HUBBLE LA STAVA ASPETTANDO, e alla fine è arrivata. Si è mostrata di nuovo. Per la terza volta la sua luce è arrivata fino a noi ma questa volta gli scienziati sapevano dove e quando guardare per osservarla. Parliamo di SN Refsdal, una supernova esplosa più di nove miliardi di anni fa, tanti sono gli anni luce che separano la sua galassia dal nostro pianeta. La storia che sta dietro a questo evento è complessa ma racconta di uno dei più affascinanti fenomeni dell'universo: la capacità della gravità di piegare anche la luce, spiegato e verificato grazie alla teoria di Einstein. Teoria che ha appena compiuto un secolo e che ha permesso agli astronomi, per la prima volta, di predire dove sarebbe riapparsa una di queste gigantesche esplosioni, questo tipo di osservazioni, infatti, sono finora sempre state frutto del caso.
La supernova si fa in quattro. Nel novembre 2014 il telescopio spaziale Hubble ha immortalato un effetto ormai conosciuto come "croce di Einstein".Non era mai successo però che venisse osservato per una supernova.
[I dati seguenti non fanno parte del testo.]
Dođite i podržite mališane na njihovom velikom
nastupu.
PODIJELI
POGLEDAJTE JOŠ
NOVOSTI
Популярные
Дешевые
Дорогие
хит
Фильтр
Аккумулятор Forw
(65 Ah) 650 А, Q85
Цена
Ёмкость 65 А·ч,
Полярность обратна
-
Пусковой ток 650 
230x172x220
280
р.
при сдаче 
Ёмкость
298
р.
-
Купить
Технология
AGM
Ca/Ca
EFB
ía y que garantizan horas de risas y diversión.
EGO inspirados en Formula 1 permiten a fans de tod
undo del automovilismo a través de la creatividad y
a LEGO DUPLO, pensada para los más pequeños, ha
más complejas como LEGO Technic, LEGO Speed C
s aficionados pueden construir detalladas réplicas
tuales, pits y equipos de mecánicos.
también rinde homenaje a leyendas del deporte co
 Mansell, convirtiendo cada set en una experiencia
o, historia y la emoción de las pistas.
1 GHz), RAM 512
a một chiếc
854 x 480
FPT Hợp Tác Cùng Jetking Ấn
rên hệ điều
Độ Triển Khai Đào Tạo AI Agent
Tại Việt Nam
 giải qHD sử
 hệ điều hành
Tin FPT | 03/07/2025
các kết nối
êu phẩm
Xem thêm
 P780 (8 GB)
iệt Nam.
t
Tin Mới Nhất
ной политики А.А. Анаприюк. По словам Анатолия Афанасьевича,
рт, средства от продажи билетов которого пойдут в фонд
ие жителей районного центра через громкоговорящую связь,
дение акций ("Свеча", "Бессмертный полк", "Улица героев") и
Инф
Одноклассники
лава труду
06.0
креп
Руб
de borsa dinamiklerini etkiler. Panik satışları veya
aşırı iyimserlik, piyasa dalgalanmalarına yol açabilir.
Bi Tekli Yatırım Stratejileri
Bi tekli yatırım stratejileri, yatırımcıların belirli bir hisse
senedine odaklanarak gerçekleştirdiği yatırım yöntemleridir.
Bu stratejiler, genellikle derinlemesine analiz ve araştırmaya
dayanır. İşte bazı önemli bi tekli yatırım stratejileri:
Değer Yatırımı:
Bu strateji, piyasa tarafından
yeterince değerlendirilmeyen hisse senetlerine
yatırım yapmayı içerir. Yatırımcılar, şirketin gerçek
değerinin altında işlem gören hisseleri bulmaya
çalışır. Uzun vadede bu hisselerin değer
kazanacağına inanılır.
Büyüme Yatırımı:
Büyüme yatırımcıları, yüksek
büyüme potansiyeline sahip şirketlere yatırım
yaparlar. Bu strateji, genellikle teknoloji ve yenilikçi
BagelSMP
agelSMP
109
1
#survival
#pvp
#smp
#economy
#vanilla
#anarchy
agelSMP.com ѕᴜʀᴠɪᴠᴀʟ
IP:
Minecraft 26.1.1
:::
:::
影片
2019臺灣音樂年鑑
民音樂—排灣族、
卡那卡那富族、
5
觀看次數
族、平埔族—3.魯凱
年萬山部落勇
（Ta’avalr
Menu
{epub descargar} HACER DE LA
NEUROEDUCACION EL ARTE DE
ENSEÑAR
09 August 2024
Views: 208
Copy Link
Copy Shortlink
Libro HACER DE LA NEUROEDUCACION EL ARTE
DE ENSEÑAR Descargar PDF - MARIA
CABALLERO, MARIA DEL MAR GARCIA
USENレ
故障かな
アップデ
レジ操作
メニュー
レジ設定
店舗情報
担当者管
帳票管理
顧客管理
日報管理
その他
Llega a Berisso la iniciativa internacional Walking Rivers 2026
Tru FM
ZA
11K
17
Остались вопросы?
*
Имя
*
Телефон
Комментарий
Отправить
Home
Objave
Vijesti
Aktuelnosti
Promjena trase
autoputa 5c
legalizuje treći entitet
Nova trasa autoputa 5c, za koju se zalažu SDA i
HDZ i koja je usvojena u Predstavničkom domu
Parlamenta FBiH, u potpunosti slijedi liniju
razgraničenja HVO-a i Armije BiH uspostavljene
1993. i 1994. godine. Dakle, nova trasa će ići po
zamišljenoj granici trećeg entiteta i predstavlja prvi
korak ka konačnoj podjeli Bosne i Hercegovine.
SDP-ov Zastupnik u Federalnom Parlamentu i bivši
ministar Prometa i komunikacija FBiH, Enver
Quattro punti luminosi sono apparsi attorno a una galassia ellittica, lontana cinque miliardi di anni luce. Quelle quattro "nuove" stelle non erano altro che l'immagine dello stesso evento, la cui luce aveva preso quattro strade diverse per arrivare fino a noi.
La lente gravitazionale. La responsabile è proprio quella galassia (situata in un ammasso chiamato MACS J1149.6+2223) la cui azione gravitazionale ha deviato la luce della supernova creando questa specie di 'miraggio cosmico'. Refsdal si trovava lì dietro, quattro miliardi di anni luce più lontana, sulla stessa linea dell'osservatore (che siamo noi), perciò dalla Terra abbiamo potuto assistere a questo effetto di "gravitational lensing".
La previsione. La scoperta casuale ed eccezionale ha però avuto un seguito ancora più intrigante. Gli scienziati di Berkeley, infatti, hanno potuto calcolare, con buona approssimazione, quando e dove la luce di quella stessa supernova sarebbe riapparsa. Come rivedere l'evento al replay o, meglio, in differita. A tutti gli effetti un "ritardo del segnale".
Per riuscirci hanno utilizzato sette diversi modelli teorici di quel cluster di galassie responsabile dell'effetto gravitazionale con i dati raccolti da diversi telescopi: Hubble, Vlt, Muse e Keck. Il 'responso' è apparso in uno studio la cui prima firma è dell'italiano Tommaso Treu, pubblicato sul sito del telescopio Hubble a ottobre 2015.
La conferma dall'osservazione. Proprio dalla fine di ottobre Hubble ha ricominciato a scrutare periodicamente quell'angolo di cielo fino a che quello che si attendeva non è accaduto. Refsdal è riapparsa, in un altro punto, nella stessa zona di cielo, l'11 dicembre. La spiegazione sta della diversa distribuzione della massa all'interno di quel cluster, che ne ha deviato la luce attraverso lunghezze d'onda e percorsi differenti, più lunghi, 'piegandola' e indirizzandola verso di noi. Un'altra prova del fatto che la luce ha velocità finita.
C'è di più, i calcoli sono anche risaliti indietro nel tempo. Se avessimo rivolto l'occhio di Hubble sullo stesso punto, avremmo potuto ammirarla per la prima volta nel 1998.
Questo successo apre la strada anche a nuovi studi che riguardano uno degli elementi più misteriosi che compongono l'universo: la materia oscura, grazie al programma di Hubble Frontier Fields, che studia proprio il fenomeno della lente gravitazionale per spingere le nostre osservazioni alle soglie dei Big Bang.